Items from a dataset:

_____

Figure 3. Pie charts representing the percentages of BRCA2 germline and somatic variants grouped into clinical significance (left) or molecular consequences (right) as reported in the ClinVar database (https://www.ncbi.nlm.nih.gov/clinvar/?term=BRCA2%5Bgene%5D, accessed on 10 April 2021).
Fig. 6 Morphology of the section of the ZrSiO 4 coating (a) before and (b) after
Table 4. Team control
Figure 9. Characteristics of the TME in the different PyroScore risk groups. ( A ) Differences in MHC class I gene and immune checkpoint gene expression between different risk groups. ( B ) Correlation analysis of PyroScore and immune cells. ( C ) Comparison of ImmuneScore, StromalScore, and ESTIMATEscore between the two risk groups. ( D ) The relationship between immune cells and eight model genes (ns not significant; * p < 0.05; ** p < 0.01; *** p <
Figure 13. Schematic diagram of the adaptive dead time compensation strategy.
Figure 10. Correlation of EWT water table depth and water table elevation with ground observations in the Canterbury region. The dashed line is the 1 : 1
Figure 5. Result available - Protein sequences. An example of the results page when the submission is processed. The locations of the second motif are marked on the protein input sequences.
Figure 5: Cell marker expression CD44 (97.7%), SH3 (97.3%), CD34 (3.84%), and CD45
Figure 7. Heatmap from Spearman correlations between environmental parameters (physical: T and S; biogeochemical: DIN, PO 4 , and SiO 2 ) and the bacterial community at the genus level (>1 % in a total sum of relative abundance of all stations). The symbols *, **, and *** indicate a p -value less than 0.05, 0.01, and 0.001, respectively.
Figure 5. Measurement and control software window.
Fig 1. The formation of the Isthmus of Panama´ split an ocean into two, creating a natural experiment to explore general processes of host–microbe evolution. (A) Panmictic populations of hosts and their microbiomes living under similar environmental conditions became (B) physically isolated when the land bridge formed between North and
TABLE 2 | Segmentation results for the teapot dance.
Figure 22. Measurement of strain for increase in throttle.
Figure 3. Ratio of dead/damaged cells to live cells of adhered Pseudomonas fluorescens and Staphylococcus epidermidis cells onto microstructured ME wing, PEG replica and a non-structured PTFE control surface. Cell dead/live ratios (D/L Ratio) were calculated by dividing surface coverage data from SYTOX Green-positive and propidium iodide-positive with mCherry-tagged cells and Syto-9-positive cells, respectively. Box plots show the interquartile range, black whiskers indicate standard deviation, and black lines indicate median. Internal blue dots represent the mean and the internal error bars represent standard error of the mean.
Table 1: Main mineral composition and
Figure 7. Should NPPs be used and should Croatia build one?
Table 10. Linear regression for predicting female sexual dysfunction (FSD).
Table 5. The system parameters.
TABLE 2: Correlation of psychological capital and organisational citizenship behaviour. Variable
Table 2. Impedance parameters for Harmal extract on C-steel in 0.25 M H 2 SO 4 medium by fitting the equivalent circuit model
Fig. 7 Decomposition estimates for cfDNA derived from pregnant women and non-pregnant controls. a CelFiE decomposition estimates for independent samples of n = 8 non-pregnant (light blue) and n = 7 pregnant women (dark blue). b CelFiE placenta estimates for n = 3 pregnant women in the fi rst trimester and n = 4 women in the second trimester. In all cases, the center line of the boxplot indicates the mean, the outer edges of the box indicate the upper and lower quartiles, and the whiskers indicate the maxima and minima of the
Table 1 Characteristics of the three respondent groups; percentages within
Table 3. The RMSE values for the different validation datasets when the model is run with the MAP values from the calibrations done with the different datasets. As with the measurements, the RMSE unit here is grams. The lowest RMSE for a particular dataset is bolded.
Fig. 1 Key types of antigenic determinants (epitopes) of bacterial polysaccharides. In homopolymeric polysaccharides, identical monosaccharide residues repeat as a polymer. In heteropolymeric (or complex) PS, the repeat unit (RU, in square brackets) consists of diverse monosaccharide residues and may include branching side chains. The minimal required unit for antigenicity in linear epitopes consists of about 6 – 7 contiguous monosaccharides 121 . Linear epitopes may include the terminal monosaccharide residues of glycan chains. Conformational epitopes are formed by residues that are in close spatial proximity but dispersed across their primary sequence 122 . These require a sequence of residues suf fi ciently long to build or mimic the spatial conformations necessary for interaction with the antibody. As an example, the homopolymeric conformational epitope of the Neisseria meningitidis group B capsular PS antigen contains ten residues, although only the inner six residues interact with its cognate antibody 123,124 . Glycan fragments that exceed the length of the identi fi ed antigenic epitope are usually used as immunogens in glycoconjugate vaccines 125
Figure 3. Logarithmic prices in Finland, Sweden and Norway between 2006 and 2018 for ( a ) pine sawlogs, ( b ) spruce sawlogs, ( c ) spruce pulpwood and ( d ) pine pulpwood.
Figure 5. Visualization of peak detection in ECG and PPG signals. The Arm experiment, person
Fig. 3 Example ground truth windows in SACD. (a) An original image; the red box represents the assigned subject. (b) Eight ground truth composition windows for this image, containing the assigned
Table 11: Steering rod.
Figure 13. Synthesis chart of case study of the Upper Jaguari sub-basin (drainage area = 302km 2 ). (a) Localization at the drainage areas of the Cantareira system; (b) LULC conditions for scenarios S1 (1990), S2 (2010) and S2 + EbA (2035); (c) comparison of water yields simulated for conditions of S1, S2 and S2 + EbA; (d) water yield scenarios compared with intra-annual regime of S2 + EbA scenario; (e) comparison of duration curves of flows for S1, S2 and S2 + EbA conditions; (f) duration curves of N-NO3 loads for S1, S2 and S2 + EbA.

_____

WHAT TO DO: The lines above are to be retyped exactly, with none omitted.

EXERCISE OUTPUT:
Figure 3. Pie charts representing the percentages of BRCA2 germline and somatic variants grouped into clinical significance (left) or molecular consequences (right) as reported in the ClinVar database (https://www.ncbi.nlm.nih.gov/clinvar/?term=BRCA2%5Bgene%5D, accessed on 10 April 2021).
Fig. 6 Morphology of the section of the ZrSiO 4 coating (a) before and (b) after
Table 4. Team control
Figure 9. Characteristics of the TME in the different PyroScore risk groups. ( A ) Differences in MHC class I gene and immune checkpoint gene expression between different risk groups. ( B ) Correlation analysis of PyroScore and immune cells. ( C ) Comparison of ImmuneScore, StromalScore, and ESTIMATEscore between the two risk groups. ( D ) The relationship between immune cells and eight model genes (ns not significant; * p < 0.05; ** p < 0.01; *** p <
Figure 13. Schematic diagram of the adaptive dead time compensation strategy.
Figure 10. Correlation of EWT water table depth and water table elevation with ground observations in the Canterbury region. The dashed line is the 1 : 1
Figure 5. Result available - Protein sequences. An example of the results page when the submission is processed. The locations of the second motif are marked on the protein input sequences.
Figure 5: Cell marker expression CD44 (97.7%), SH3 (97.3%), CD34 (3.84%), and CD45
Figure 7. Heatmap from Spearman correlations between environmental parameters (physical: T and S; biogeochemical: DIN, PO 4 , and SiO 2 ) and the bacterial community at the genus level (>1 % in a total sum of relative abundance of all stations). The symbols *, **, and *** indicate a p -value less than 0.05, 0.01, and 0.001, respectively.
Figure 5. Measurement and control software window.
Fig 1. The formation of the Isthmus of Panama´ split an ocean into two, creating a natural experiment to explore general processes of host–microbe evolution. (A) Panmictic populations of hosts and their microbiomes living under similar environmental conditions became (B) physically isolated when the land bridge formed between North and
TABLE 2 | Segmentation results for the teapot dance.
Figure 22. Measurement of strain for increase in throttle.
Figure 3. Ratio of dead/damaged cells to live cells of adhered Pseudomonas fluorescens and Staphylococcus epidermidis cells onto microstructured ME wing, PEG replica and a non-structured PTFE control surface. Cell dead/live ratios (D/L Ratio) were calculated by dividing surface coverage data from SYTOX Green-positive and propidium iodide-positive with mCherry-tagged cells and Syto-9-positive cells, respectively. Box plots show the interquartile range, black whiskers indicate standard deviation, and black lines indicate median. Internal blue dots represent the mean and the internal error bars represent standard error of the mean.
Table 1: Main mineral composition and
Figure 7. Should NPPs be used and should Croatia build one?
Table 10. Linear regression for predicting female sexual dysfunction (FSD).
Table 5. The system parameters.
TABLE 2: Correlation of psychological capital and organisational citizenship behaviour. Variable
Table 2. Impedance parameters for Harmal extract on C-steel in 0.25 M H 2 SO 4 medium by fitting the equivalent circuit model
Fig. 7 Decomposition estimates for cfDNA derived from pregnant women and non-pregnant controls. a CelFiE decomposition estimates for independent samples of n = 8 non-pregnant (light blue) and n = 7 pregnant women (dark blue). b CelFiE placenta estimates for n = 3 pregnant women in the fi rst trimester and n = 4 women in the second trimester. In all cases, the center line of the boxplot indicates the mean, the outer edges of the box indicate the upper and lower quartiles, and the whiskers indicate the maxima and minima of the
Table 1 Characteristics of the three respondent groups; percentages within
Table 3. The RMSE values for the different validation datasets when the model is run with the MAP values from the calibrations done with the different datasets. As with the measurements, the RMSE unit here is grams. The lowest RMSE for a particular dataset is bolded.
Fig. 1 Key types of antigenic determinants (epitopes) of bacterial polysaccharides. In homopolymeric polysaccharides, identical monosaccharide residues repeat as a polymer. In heteropolymeric (or complex) PS, the repeat unit (RU, in square brackets) consists of diverse monosaccharide residues and may include branching side chains. The minimal required unit for antigenicity in linear epitopes consists of about 6 – 7 contiguous monosaccharides 121 . Linear epitopes may include the terminal monosaccharide residues of glycan chains. Conformational epitopes are formed by residues that are in close spatial proximity but dispersed across their primary sequence 122 . These require a sequence of residues suf fi ciently long to build or mimic the spatial conformations necessary for interaction with the antibody. As an example, the homopolymeric conformational epitope of the Neisseria meningitidis group B capsular PS antigen contains ten residues, although only the inner six residues interact with its cognate antibody 123,124 . Glycan fragments that exceed the length of the identi fi ed antigenic epitope are usually used as immunogens in glycoconjugate vaccines 125
Figure 3. Logarithmic prices in Finland, Sweden and Norway between 2006 and 2018 for ( a ) pine sawlogs, ( b ) spruce sawlogs, ( c ) spruce pulpwood and ( d ) pine pulpwood.
Figure 5. Visualization of peak detection in ECG and PPG signals. The Arm experiment, person
Fig. 3 Example ground truth windows in SACD. (a) An original image; the red box represents the assigned subject. (b) Eight ground truth composition windows for this image, containing the assigned
Table 11: Steering rod.
Figure 13. Synthesis chart of case study of the Upper Jaguari sub-basin (drainage area = 302km 2 ). (a) Localization at the drainage areas of the Cantareira system; (b) LULC conditions for scenarios S1 (1990), S2 (2010) and S2 + EbA (2035); (c) comparison of water yields simulated for conditions of S1, S2 and S2 + EbA; (d) water yield scenarios compared with intra-annual regime of S2 + EbA scenario; (e) comparison of duration curves of flows for S1, S2 and S2 + EbA conditions; (f) duration curves of N-NO3 loads for S1, S2 and S2 + EbA.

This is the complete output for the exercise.